LastResort at SemEval-2024 Task 3: Exploring Multimodal Emotion Cause Pair Extraction as Sequence Labelling Task
This work addresses the under-explored challenge of identifying emotion causes in multimodal conversations, which is incremental as it applies existing sequence labeling techniques to a new task.
The paper tackled the problem of multimodal emotion cause pair extraction in conversations by proposing models that treat it as utterance and sequence labeling, achieving an F1-score of 0.1759 and ranking 8th in the SemEval-2024 task.

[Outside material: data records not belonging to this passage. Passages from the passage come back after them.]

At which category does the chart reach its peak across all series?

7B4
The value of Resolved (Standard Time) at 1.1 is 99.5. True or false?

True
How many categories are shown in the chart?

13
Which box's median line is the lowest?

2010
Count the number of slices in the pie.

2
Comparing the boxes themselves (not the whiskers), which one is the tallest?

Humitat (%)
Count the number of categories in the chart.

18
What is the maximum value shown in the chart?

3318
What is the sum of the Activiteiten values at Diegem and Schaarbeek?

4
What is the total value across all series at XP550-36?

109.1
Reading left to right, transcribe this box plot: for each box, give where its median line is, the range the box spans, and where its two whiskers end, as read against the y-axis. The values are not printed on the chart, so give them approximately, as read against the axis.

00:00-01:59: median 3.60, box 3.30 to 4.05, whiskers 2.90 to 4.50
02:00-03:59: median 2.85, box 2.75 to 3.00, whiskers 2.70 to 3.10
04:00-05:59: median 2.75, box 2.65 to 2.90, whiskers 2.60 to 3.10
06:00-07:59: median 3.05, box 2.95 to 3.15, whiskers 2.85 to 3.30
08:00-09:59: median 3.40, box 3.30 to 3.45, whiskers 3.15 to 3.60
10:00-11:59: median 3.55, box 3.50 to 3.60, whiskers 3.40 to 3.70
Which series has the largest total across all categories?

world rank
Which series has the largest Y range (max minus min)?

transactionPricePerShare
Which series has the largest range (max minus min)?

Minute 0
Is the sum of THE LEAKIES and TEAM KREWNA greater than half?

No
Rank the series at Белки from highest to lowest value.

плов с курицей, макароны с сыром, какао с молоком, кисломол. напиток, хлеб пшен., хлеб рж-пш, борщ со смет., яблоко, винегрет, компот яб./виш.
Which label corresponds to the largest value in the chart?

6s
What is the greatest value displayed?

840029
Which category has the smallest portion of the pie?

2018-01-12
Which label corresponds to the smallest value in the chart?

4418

Conversation is the most natural form of human communication, where each utterance can range over a variety of possible emotions. While significant work has been done towards the detection of emotions in text, relatively little work has been done towards finding the cause of the said emotions, especially in multimodal settings. SemEval 2024 introduces the task of Multimodal Emotion Cause Analysis in Conversations, which aims to extract emotions reflected in individual utterances in a conversation involving multiple modalities (textual, audio, and visual modalities) along with the corresponding utterances that were the cause for the emotion. In this paper, we propose models that tackle this task as an utterance labeling and a sequence labeling problem and perform a comparative study of these models, involving baselines using different encoders, using BiLSTM for adding contextual information of the conversation, and finally adding a CRF layer to try to model the inter-dependencies between adjacent utterances more effectively. In the official leaderboard for the task, our architecture was ranked 8th, achieving an F1-score of 0.1759 on the leaderboard.